Diese Erkenntnisse sind nicht isoliert. Der beobachtete sommerliche Rückgang der ChatGPT-Nutzung spiegelt frühere Beobachtungen wider. Im Jahr 2023 theoretisierte Business Insider erstmals, dass die Sommerferien zu einem Rückgang der ChatGPT-Anfragen führten, eine Theorie, die Monate später scheinbar bestätigt wurde, als Bloomberg eine Wiederbelebung des Verkehrs meldete, als die Schulen Mitte September wieder öffneten. Eine kürzlich durchgeführte, eingehende Studie von Rutgers-Wissenschaftlern, die 10.000 ChatGPT-Prompts analysierte, fand eine starke Korrelation zwischen den Interaktionen von Studenten mit dem Bot und ihrem akademischen Kalender. Frühlingsferien und Sommer erwiesen sich durchweg als „Tote Zonen“, was das Forschungsteam zu dem Schluss führte, dass „die meiste Nutzung akademischer Natur war“.
Für die KI-Branche überraschend könnte dieser saisonale Rückgang der Nutzer OpenAI sogar zugutekommen, zumindest kurzfristig. Eine Analyse der Finanzen von OpenAI aus dem Jahr 2024 ergab eine erhebliche Burn Rate: Das Unternehmen gab 9 Milliarden Dollar aus, um 4 Milliarden Dollar Umsatz zu generieren, wobei der Großteil dieser Kosten der Token-Verarbeitung zugeschrieben wird. Das bedeutet, dass OpenAI für jeden verdienten Dollar 2,25 Dollar ausgibt, was erklärt, warum das Unternehmen erst 2029 einen positiven Cashflow erwartet. Der Zeitpunkt seiner jüngsten Entscheidung, GPT-5 auf den Markt zu bringen, könnte daher strategisch sein, da der unvermeidliche Anstieg der Nutzung durch eine neue Modellveröffentlichung nicht mit den außergewöhnlichen Anforderungen eines vollen Schuljahres zusammenfallen wird.

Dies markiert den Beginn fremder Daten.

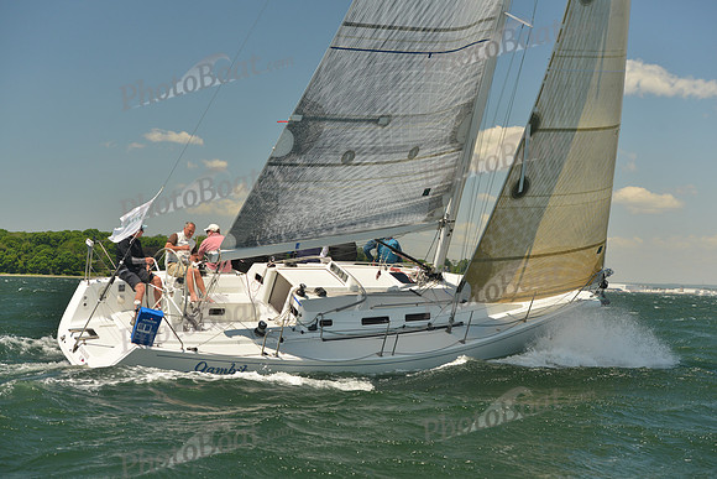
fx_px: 1394
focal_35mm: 70
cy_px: 240
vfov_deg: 19.5
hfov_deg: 28.8
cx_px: 358
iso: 400
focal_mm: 70
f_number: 5.6
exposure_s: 1/800
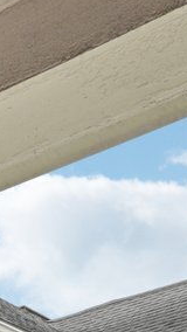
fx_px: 1065
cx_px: -248
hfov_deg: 9.1
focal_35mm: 121
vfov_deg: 14.2
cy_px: 709
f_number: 8
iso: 100
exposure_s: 1/80
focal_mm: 16
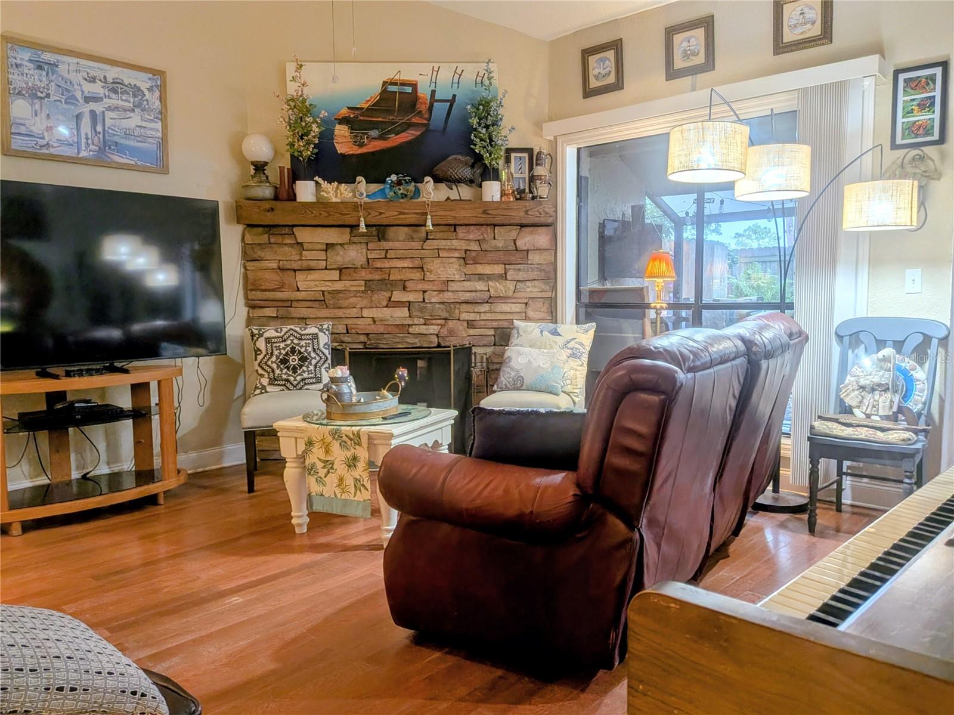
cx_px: 477
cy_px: 358
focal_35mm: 24
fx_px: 661
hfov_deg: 71.6
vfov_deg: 56.8
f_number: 1.7
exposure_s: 1/107
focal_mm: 4.53
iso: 33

Die tiefe Integration von KI in die Akademiker ist kein Zufall. Berichte vom Juli deuteten darauf hin, dass führende LLM-Entwickler, darunter Microsoft, OpenAI und Anthropic, etwa 23 Millionen Dollar an die American Federation of Teachers als Teil einer „Partnerschaft“ beigesteuert hatten, die darauf abzielte, KI in Klassenzimmer einzuführen. Dieses finanzielle Engagement steht in starkem Kontrast zur Entscheidung der Trump-Regierung, über 6 Milliarden Dollar an Bundeszuschüssen für Bildung, die für notleidende Schulen in den USA vorgesehen waren, zurückzuhalten, obwohl sie OpenAI zuvor einen 500 Milliarden Dollar Vertrag erteilt hatte.

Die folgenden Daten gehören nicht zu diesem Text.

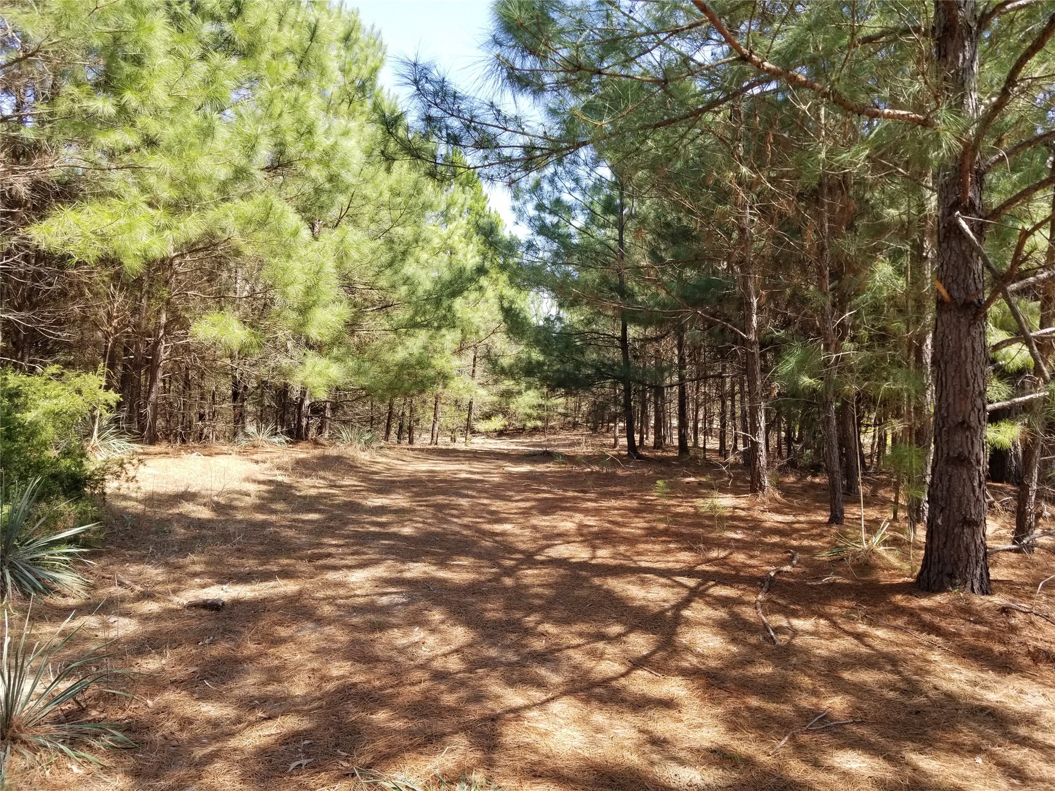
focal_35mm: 26
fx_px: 792
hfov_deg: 67.3
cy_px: 396
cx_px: 528
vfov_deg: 53.1
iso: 50
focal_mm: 4.3
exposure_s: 1/470
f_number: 1.7
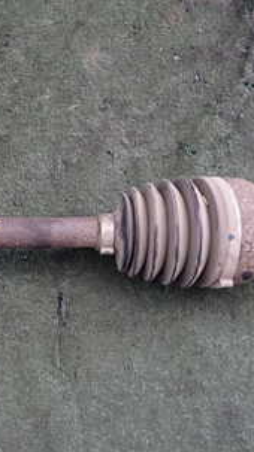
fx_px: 648
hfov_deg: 21.4
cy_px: 228
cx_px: -3
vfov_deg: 38.5
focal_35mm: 54
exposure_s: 1/30
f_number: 2
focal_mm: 4.5
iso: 250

Während sich Schüler und Studenten darauf vorbereiten, im September in die Klassenzimmer zurückzukehren, werden die kommenden Monate eine entscheidende Periode bieten, um zu beobachten, wie sich die Nutzungsdaten entwickeln und die Rolle des Chatbots als scheinbar fester Bestandteil der modernen Bildung weiter festigen.